SUMMARY ORDER
UPON DUE CONSIDERATION, IT IS HEREBY ORDERED, ADJUDGED AND DECREED that the judgment of the district court be AFFIRMED.
Respondentr-Appellant Agrogen, S.A. de C.V. (“Agrogen”) appeals the judgment of the United States District Court for the Southern District of New York (Cedarbaum, J.) granting the petition of Petitioner-Appellee Glencore LTD. (“Glencore”) to confirm an arbitral award under the Convention on the Recognition and Enforcement of Foreign Arbitral Awards of June 10, 1958 (“Convention”), 21 U.S.T. 2517, 330 U.N.T.S. 38, implemented by 9 U.S.C. § 201 et seq., and denying Agrogen’s cross-petition to vacate the award on grounds set forth both in Article V(1)(b) of the Convention and Section 10(a)(3) of the Federal Arbitration Act (“FAA”). 9 U.S.C. § 10(a)(3).
On appeal, Agrogen argues that vacatur was warranted under either or both § 10(a)(3) of the FAA and Article V(1)(b) of the Convention because the arbitration panel committed misconduct that in effect deprived Agrogen of a fair hearing.

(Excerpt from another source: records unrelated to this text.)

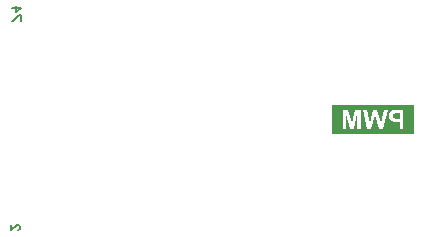
<source format=gbo>
G04*
G04 #@! TF.GenerationSoftware,Altium Limited,Altium Designer,22.11.1 (43)*
G04*
G04 Layer_Color=32896*
%FSLAX44Y44*%
%MOMM*%
G71*
G04*
G04 #@! TF.SameCoordinates,C7E27A77-0888-4956-AA08-943BE8D70555*
G04*
G04*
G04 #@! TF.FilePolarity,Positive*
G04*
G01*
G75*
%ADD13C,0.1500*%
G36*
X365000Y137500D02*
X295000D01*
Y162500D01*
X365000D01*
Y137500D01*
D02*
G37*
%LPC*%
G36*
X343444Y150740D02*
Y150578D01*
D01*
Y150740D01*
D02*
G37*
G36*
X319703Y158006D02*
X314867D01*
X311998Y147061D01*
X309151Y158006D01*
X304292D01*
Y141994D01*
X319703D01*
Y158006D01*
D02*
G37*
G36*
X342356D02*
X339048D01*
X336641Y146992D01*
X333725Y158006D01*
X329838D01*
X327061Y146807D01*
X324608Y158006D01*
X321346D01*
X325210Y141994D01*
X321346D01*
X342356D01*
X338562D01*
X342356Y158006D01*
D02*
G37*
G36*
X355708D02*
X349807D01*
X349553Y157983D01*
X348951D01*
X348303Y157937D01*
X347655Y157891D01*
X347378Y157867D01*
X347100Y157844D01*
X346869Y157798D01*
X346684Y157752D01*
X346660D01*
X346614Y157729D01*
X346545Y157705D01*
X346452Y157682D01*
X346198Y157567D01*
X345874Y157428D01*
X345527Y157219D01*
X345133Y156942D01*
X344763Y156595D01*
X344393Y156178D01*
Y156155D01*
X344346Y156132D01*
X344300Y156062D01*
X344254Y155970D01*
X344161Y155831D01*
X344092Y155692D01*
X343999Y155530D01*
X343907Y155345D01*
X343745Y154882D01*
X343583Y154373D01*
X343490Y153749D01*
X343444Y153077D01*
Y152823D01*
X343467Y152707D01*
Y152545D01*
X343513Y152221D01*
X343583Y151828D01*
X343675Y151388D01*
X343814Y150972D01*
X343999Y150578D01*
X344022Y150532D01*
X344092Y150416D01*
X344208Y150231D01*
X344370Y150000D01*
X344555Y149769D01*
X344809Y149491D01*
X345064Y149236D01*
X345365Y149005D01*
X345411Y148982D01*
X345503Y148912D01*
X345665Y148820D01*
X345874Y148704D01*
X346128Y148565D01*
X346406Y148450D01*
X346707Y148334D01*
X347031Y148241D01*
X347077D01*
X347146Y148218D01*
X347239D01*
X347355Y148195D01*
X347517Y148172D01*
X347678Y148149D01*
X347887D01*
X348095Y148126D01*
X348349Y148103D01*
X348627Y148079D01*
X348928Y148056D01*
X349252D01*
X349599Y148033D01*
X352468D01*
Y141994D01*
X343444D01*
D01*
X355708D01*
Y158006D01*
D02*
G37*
%LPD*%
G36*
X316718Y141994D02*
X313571D01*
X316718Y154582D01*
Y141994D01*
D02*
G37*
G36*
X310447D02*
X307277D01*
X307300Y154582D01*
X310447Y141994D01*
D02*
G37*
G36*
X335044D02*
X328704D01*
X331851Y153957D01*
X335044Y141994D01*
D02*
G37*
G36*
X352468Y150740D02*
X350247D01*
X350085Y150764D01*
X349669D01*
X349252Y150787D01*
X348835Y150833D01*
X348465Y150902D01*
X348303Y150926D01*
X348164Y150972D01*
X348141Y150995D01*
X348049Y151018D01*
X347933Y151088D01*
X347794Y151157D01*
X347632Y151273D01*
X347470Y151412D01*
X347285Y151573D01*
X347146Y151759D01*
X347123Y151782D01*
X347077Y151851D01*
X347031Y151967D01*
X346961Y152129D01*
X346892Y152314D01*
X346822Y152522D01*
X346799Y152754D01*
X346776Y153008D01*
Y153054D01*
Y153147D01*
X346799Y153309D01*
X346846Y153517D01*
X346915Y153749D01*
X347007Y154003D01*
X347123Y154235D01*
X347308Y154466D01*
X347331Y154489D01*
X347401Y154558D01*
X347517Y154651D01*
X347655Y154767D01*
X347840Y154906D01*
X348072Y155021D01*
X348326Y155114D01*
X348604Y155183D01*
X348627D01*
X348720Y155206D01*
X348882Y155230D01*
X349113Y155253D01*
X349414D01*
X349622Y155276D01*
X349831D01*
X350062Y155299D01*
X352468D01*
Y150740D01*
D02*
G37*
D13*
X31649Y233184D02*
Y238182D01*
X30399D01*
X25401Y233184D01*
X24151D01*
Y244430D02*
X31649D01*
X27900Y240681D01*
Y245680D01*
X23500Y60998D02*
Y56000D01*
X28498Y60998D01*
X29748D01*
X30998Y59749D01*
Y57250D01*
X29748Y56000D01*
M02*

</source>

Specifically, Agrogen claims that the arbitration panel improperly: refused to postpone the proceeding to allow Agrogen to conduct third-party discovery; refused *29to receive in evidence reams of untranslated Spanish-language documents; excluded testimony of Agrogen witness William Zis-son; and refused to exclude rebuttal testimony of Glencore witness John Maranda.
Our review “of an arbitral judgment is highly deferential; such judgments are to be reversed only where the arbitrators have exceeded their authority or made a finding in manifest disregard of the law.” Pike v. Freeman, 266 F.3d 78, 86 (2d Cir.2001). We are free to affirm the district court’s confirmation of an arbitral award on any basis supported in the record. See Name.Space, Inc. v. Network Solutions, Inc., 202 F.3d 573, 584 (2d Cir. 2000).
We conclude that the grounds raised by Agrogen, taken individually or collectively, do not demonstrate misconduct by the arbitrators or the deprivation to Agrogen of a fundamentally fair hearing, and thus do not meet the standards set out in either the FAA or the Convention for vacating an arbitral award. Agrogen never asked the panel to postpone the arbitration and the third-party discovery request was made after the close of discovery; Glencore’s counsel had warned that it would object to untranslated documents, and indeed, neither Glencore’s counsel nor the members of the arbitration panel were literate in Spanish; Zisson did in fact testify, and was precluded only from presenting certain cumulative and irrelevant testimony; and Maranda, who was timely listed as a potential rebuttal witness, properly testified as a fact witness.
For the reasons set forth above, the judgment of the district court is hereby AFFIRMED.